[Start Working data]

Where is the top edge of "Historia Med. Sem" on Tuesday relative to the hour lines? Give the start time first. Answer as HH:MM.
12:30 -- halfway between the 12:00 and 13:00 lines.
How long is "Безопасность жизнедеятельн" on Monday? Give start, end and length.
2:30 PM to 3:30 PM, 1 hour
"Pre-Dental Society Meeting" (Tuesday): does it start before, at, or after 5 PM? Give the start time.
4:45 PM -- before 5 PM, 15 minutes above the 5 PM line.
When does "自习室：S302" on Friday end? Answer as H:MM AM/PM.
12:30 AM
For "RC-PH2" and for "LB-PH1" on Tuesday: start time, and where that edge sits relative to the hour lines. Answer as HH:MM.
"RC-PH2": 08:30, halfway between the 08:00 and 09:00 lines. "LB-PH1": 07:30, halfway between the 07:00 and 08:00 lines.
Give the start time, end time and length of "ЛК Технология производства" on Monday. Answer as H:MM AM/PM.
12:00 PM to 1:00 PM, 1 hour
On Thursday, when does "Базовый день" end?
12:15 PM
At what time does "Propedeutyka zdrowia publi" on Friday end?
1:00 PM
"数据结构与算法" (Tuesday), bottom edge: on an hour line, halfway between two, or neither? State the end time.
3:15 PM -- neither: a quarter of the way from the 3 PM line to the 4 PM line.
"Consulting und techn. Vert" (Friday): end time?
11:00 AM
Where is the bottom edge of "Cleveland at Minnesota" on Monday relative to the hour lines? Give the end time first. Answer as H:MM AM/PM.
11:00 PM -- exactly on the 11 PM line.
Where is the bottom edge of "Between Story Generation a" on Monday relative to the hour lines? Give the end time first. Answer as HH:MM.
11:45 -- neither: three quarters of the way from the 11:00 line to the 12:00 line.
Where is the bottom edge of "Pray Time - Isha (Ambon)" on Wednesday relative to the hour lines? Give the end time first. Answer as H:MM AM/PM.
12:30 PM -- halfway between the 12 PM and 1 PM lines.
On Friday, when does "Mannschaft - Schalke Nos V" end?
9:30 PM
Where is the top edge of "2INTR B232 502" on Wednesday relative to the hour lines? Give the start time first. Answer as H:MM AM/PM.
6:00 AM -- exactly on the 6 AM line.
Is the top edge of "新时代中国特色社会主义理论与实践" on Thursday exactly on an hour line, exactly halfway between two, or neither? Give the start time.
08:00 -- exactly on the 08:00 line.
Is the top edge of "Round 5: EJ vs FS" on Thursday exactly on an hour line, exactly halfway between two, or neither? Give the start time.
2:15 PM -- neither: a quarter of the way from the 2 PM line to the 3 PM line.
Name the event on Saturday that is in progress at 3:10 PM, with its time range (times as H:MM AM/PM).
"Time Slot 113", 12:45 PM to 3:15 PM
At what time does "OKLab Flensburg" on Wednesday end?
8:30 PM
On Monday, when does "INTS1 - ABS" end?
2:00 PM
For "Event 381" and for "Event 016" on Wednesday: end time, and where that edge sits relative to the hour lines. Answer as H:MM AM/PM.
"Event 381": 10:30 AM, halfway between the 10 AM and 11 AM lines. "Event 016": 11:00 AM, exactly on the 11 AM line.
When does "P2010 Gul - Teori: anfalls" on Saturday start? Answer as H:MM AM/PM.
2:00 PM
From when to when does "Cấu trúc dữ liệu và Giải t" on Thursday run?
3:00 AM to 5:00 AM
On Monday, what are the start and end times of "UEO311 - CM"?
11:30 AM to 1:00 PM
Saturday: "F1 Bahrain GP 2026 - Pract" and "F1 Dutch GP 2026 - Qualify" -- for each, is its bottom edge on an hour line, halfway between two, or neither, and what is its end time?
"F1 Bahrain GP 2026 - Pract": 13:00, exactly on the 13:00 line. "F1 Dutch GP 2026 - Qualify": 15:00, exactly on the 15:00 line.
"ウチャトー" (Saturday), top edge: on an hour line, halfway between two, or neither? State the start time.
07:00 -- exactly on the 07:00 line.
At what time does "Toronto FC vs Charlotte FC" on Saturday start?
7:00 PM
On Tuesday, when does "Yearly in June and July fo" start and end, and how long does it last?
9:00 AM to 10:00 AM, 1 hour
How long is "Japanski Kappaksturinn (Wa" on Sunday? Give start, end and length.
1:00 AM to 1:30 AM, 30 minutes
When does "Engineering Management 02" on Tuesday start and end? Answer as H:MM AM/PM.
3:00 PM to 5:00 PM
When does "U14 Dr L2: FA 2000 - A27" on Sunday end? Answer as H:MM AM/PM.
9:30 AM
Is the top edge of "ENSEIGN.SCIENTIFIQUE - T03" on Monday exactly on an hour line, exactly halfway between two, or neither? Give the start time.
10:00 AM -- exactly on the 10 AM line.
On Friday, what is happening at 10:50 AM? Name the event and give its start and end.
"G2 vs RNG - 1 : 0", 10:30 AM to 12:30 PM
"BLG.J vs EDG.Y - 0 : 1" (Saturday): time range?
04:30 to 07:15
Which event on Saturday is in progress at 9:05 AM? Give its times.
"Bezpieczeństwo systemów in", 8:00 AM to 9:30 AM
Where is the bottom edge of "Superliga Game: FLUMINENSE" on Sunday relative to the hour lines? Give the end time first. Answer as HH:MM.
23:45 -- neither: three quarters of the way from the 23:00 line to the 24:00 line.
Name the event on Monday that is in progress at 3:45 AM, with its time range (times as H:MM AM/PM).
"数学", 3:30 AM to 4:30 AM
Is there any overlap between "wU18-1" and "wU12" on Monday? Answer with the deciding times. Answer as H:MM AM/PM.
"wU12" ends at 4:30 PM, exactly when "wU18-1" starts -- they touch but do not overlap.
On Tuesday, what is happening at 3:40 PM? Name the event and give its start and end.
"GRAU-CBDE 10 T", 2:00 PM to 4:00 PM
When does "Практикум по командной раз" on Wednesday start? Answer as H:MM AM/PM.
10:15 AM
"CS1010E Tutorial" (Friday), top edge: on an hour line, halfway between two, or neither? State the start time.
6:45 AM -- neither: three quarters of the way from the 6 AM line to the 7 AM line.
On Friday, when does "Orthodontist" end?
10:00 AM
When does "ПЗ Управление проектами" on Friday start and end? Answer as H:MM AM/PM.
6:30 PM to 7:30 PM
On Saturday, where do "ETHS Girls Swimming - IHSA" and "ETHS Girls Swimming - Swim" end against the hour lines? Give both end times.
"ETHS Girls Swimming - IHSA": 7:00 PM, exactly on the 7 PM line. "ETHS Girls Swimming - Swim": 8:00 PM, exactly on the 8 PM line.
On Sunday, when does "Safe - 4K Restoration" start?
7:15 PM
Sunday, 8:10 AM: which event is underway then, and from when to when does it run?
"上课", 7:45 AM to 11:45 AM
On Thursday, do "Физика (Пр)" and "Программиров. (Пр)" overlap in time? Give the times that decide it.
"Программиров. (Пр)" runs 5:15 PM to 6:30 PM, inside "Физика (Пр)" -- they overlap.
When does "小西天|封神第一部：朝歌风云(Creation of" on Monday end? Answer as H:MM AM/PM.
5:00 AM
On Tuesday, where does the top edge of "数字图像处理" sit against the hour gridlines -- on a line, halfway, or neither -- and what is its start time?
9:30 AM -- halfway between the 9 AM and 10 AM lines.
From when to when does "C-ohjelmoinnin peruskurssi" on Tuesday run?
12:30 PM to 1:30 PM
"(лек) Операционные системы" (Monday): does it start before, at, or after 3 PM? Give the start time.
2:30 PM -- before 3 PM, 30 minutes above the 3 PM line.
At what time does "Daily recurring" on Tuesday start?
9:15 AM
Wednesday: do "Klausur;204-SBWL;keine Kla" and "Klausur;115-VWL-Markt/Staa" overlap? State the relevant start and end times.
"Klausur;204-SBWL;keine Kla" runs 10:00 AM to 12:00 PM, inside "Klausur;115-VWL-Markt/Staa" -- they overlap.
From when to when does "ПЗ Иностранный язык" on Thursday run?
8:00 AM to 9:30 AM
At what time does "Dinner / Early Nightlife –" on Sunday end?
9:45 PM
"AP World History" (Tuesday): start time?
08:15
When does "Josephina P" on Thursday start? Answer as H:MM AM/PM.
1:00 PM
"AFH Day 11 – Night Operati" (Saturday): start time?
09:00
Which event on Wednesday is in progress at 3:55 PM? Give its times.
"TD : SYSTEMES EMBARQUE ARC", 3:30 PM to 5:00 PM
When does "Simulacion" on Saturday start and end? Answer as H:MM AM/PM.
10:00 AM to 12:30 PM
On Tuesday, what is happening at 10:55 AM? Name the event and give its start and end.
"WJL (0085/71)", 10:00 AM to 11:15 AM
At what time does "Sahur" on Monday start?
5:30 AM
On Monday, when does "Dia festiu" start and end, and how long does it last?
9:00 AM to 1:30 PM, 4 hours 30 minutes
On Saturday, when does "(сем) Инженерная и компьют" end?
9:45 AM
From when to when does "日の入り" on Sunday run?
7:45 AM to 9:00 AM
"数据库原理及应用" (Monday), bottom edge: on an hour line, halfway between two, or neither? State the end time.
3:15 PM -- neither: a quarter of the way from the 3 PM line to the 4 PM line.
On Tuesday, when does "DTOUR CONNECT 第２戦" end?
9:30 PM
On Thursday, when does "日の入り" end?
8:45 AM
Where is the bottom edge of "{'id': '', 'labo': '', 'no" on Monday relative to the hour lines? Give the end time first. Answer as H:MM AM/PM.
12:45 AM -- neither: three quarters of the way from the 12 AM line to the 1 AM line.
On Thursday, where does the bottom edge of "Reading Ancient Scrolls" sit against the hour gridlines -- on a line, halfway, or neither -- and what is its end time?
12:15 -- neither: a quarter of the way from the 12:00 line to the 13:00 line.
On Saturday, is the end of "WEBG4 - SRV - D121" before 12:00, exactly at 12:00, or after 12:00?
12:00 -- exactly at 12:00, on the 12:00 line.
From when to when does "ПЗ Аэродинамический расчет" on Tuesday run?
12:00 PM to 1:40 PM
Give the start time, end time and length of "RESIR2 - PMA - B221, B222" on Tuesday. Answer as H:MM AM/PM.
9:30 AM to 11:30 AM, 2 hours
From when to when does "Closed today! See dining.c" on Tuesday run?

[End Working data]

Exercise: Please reproduce the material without any changes, from the line that contains "Monday end? Answer as H:MM AM/PM." up to and including the line that contains "12:30 PM to 1:30 PM".

Expected answer:
When does "小西天|封神第一部：朝歌风云(Creation of" on Monday end? Answer as H:MM AM/PM.
5:00 AM
On Tuesday, where does the top edge of "数字图像处理" sit against the hour gridlines -- on a line, halfway, or neither -- and what is its start time?
9:30 AM -- halfway between the 9 AM and 10 AM lines.
From when to when does "C-ohjelmoinnin peruskurssi" on Tuesday run?
12:30 PM to 1:30 PM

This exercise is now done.